DESCRIPTION (provided by applicant): In the United States, roughly 10% of the total population is exposed to hazardous levels of noise in the workplace on a daily basis (National Institute for Occupational Safety and Health, //www.cdc.gov/NIOSH/). The damage sustained by the cochlea from chronic impulse noise (subsonic) or sudden blast exposure (supersonic) leads to permanent and debilitating hearing loss and tinnitus. Pre-exposure diagnostics and the development of targeted therapies are sorely needed. Estimates from human twin studies suggest heritability for noise induced hearing loss (NIHL) of approximately 36% and although several candidate gene association studies for NIHL have been conducted, however; each lacks power due to the difficulties in finding well-characterized cohorts of sufficient size. The similarities, both anatomically and genetically, between the mouse and human inner ears, coupled with the known strain variation in phenotypes, makes the mouse an ideal model for gene discovery. In this application we propose two specific aims to identify genes and pathways that confer susceptibility to NIHL. Our overriding hypothesis is that among inbred strains of mice there are genetic variants relevant to the molecular mechanisms and pathways underlying susceptibility to NIHL. The primary aim of this study is to comprehensively define loci that contribute to this variation using Genome-Tagged Mice (Aims 1a), to perform high-resolution mapping of the same and additional loci using a Hybrid Mouse Diversity Panel (Aim 1b) and to integrate this with cochlear transcript levels to model biologic networks and identify causal variants (Aims 1c and 2). The findings from the experiments described in this application will form the basis for hypotheses to be tested in human populations. PUBLIC HEALTH RELEVANCE: There is evidence in both mice and humans that there is a heritable component to noise-induced hearing loss (NIHL). The similarities, both anatomically and genetically, between the mouse and human inner ears, coupled with the known strain variation in phenotypes, makes the mouse an ideal model the genetic analysis of strain variation using high-resolution mapping strategies. The primary aim of this study is to comprehensively define loci that contribute to this variation using novel and straight-forward methodologies. The findings from the experiments described in this application will form the basis for hypotheses to be tested in human populations.

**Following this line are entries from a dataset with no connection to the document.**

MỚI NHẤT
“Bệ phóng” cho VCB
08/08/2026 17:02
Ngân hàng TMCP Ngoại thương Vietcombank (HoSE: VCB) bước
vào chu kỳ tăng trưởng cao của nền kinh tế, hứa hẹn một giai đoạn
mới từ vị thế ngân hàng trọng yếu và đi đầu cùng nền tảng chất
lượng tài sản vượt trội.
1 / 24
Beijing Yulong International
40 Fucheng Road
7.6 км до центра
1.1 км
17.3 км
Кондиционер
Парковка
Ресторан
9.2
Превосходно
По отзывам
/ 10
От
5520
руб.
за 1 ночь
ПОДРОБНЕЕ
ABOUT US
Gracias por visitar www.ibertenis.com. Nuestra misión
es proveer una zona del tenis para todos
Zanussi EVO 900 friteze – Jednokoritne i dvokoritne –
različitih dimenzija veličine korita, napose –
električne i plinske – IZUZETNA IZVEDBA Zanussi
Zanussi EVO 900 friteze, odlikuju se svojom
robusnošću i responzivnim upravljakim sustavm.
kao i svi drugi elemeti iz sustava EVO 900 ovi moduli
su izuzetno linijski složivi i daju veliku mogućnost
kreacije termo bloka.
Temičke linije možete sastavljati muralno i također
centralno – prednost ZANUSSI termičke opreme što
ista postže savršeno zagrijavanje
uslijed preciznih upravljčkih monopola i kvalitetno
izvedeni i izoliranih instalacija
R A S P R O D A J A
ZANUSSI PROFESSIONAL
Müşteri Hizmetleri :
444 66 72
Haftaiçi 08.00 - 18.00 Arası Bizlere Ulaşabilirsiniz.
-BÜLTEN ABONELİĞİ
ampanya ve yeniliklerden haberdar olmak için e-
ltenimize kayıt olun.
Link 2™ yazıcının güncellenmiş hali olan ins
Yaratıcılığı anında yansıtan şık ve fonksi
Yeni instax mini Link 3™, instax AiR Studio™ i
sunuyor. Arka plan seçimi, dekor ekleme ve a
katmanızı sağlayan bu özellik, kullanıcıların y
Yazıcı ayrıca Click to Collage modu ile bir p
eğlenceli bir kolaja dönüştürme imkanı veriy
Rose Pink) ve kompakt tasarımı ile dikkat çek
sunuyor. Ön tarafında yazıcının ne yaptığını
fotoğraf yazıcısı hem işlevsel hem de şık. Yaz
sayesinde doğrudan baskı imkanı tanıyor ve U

描述（由申请人提供）：在美国，总人口的大约10％每天暴露于工作场所中的危险水平（国家职业安全与健康研究所，///www.cdc.gov/niosh/）。慢性冲动噪声（亚音速）或突然的爆炸暴露（超音速）受到耳蜗造成的损害导致了永久性和使人衰弱的听力损失和耳鸣。急需暴露前诊断和靶向疗法的发展。人双胞胎研究的估计表明，噪声引起的听力丧失（NIHL）约为36％，尽管已经进行了几项NIHL的候选基因关联研究。由于难以找到足够大小的符合特征的人群，每个人都缺乏动力。在解剖学和遗传学上，小鼠和人内耳之间的相似性，以及表型中已知的应变变化，使小鼠成为基因发现的理想模型。在此应用中，我们提出了两个具体的目的，以识别具有对NIHL敏感的基因和途径。我们的压倒性假设是，在小鼠的近交菌株中，存在与分子机制和对NIHL敏感性的遗传变异。这项研究的主要目的是全面定义使用基因组标记的小鼠（目标1A）有助于这种变化的基因座，使用混合小鼠多样性面板（AIM 1B）对相同和附加基因群进行高分辨率映射（AIM 1B）（AIM 1B），并将其与共同的转录水平集成到模型和确定生物学网络和确定Causal veriants（AIMS 1C和2C）。本申请中描述的实验的发现将构成在人类种群中进行检验的假设的基础。 公共卫生相关性：在小鼠和人类中都有证据表明，噪声引起的听力损失（NIHL）有一个可遗传的组成部分。在解剖学和遗传上，小鼠和人内耳之间的相似性，再加上表型中已知的应变变化，使小鼠成为理想的模型，使用高分辨率映射策略对应变变异的遗传分析。这项研究的主要目的是全面定义使用新颖和直率的方法来促进这种变化的基因座。本申请中描述的实验的发现将构成在人类种群中进行检验的假设的基础。